What is not widely understood is the effects of combining these two popular substances. Similar to the drugs we discussed above, alcohol depends on specific metabolic pathways in the body to be processed.
Specifically, the substance relies on the enzymes alcohol dehydrogenase (ADH) and aldehyde dehydrogenase (ALDH) to be processed under normal conditions. For those who binge drink or have chronic alcohol consumption patterns, the cytochrome P-450 system gets involved, specifically the CYP2E1 enzyme.
Cannabis compounds like CBD and THC are processed through the same pathways as alcohol. Anecdotal evidence and research clearly show a strong interaction between consuming alcohol and cannabis together. There are implications that make the decision to consume cannabis products and alcohol together something to carefully consider:
Consuming alcohol and marijuana together increases THC levels in the blood, but THC does not increase blood alcohol levels.
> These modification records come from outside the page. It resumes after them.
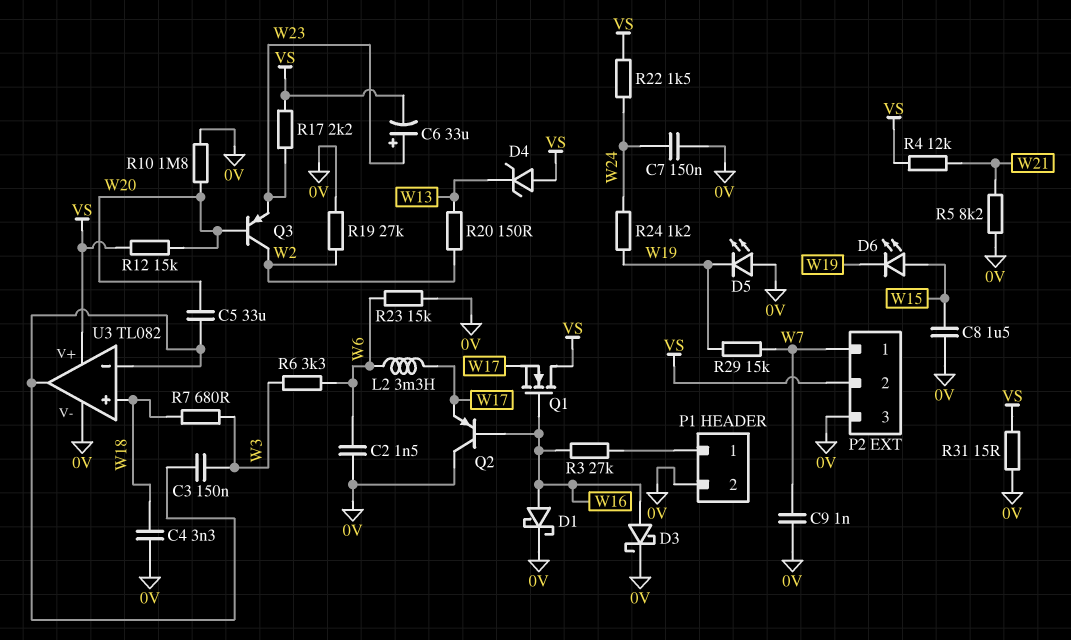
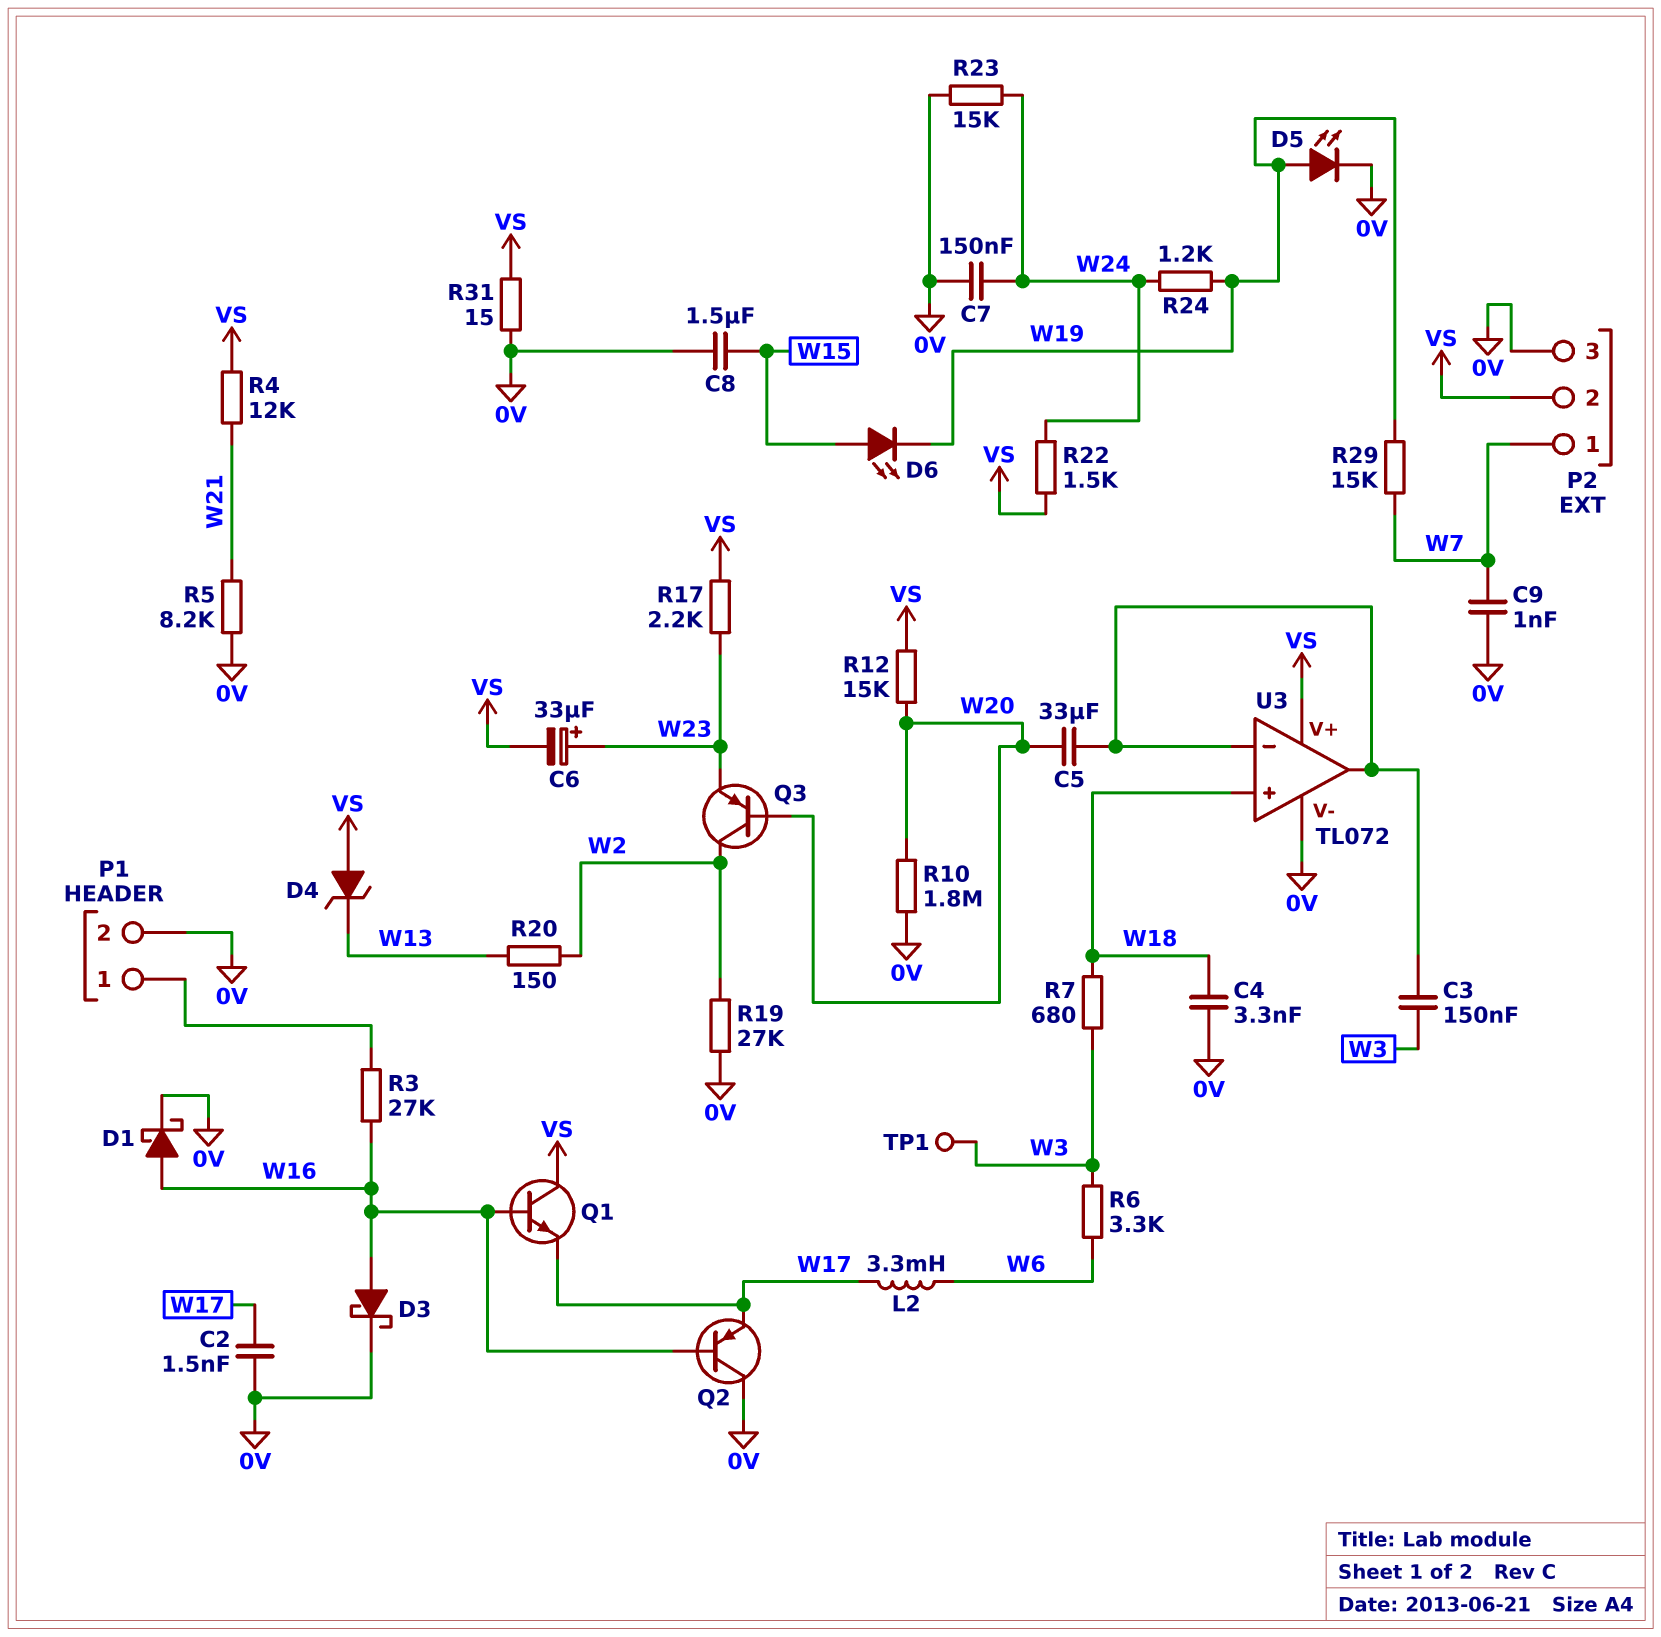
C2: 1.5nF (0V, W6) -> 1.5nF (0V, W17)
D5: LED (A 0V, K W19) -> LED (A W19, K 0V)
Q1: NMOS (G W16, D VS, S W17) -> NPN (B W16, C VS, E W17)
R23: 15k (0V, W6) -> 15k (0V, W24)
TP1: none -> test point (W3)
U3: TL082 -> TL072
When CBD is combined with alcohol far lower blood alcohol levels were observed, but the effects of alcohol were not influenced.
Caffeine & CBD Oil
Perhaps one of the most common combinations for CBD users is the consumption of caffeine (via coffee or tea) alongside CBD. While scientific research on the subject is limited, it is well known that both CBD and caffeine act on the adenosine receptors.
It is important to note too that caffeine is metabolized by the CYP450 enzyme, specifically CYP1A2. This means that consuming CBD and caffeine together lead to a slower rate of caffeine processing through the body, resulting in a more drawn-out caffeine effect.
The interaction between these two substances is being anecdotally documented as the rise of CBD-infused coffee permeates popular culture.
CBD and other compounds in hemp oil may interact with a wide range of drugs. This article is not medical advice. If you are taking or plan on taking any medications and wish to begin using a CBD product of any kind, be sure to talk with your doctor first.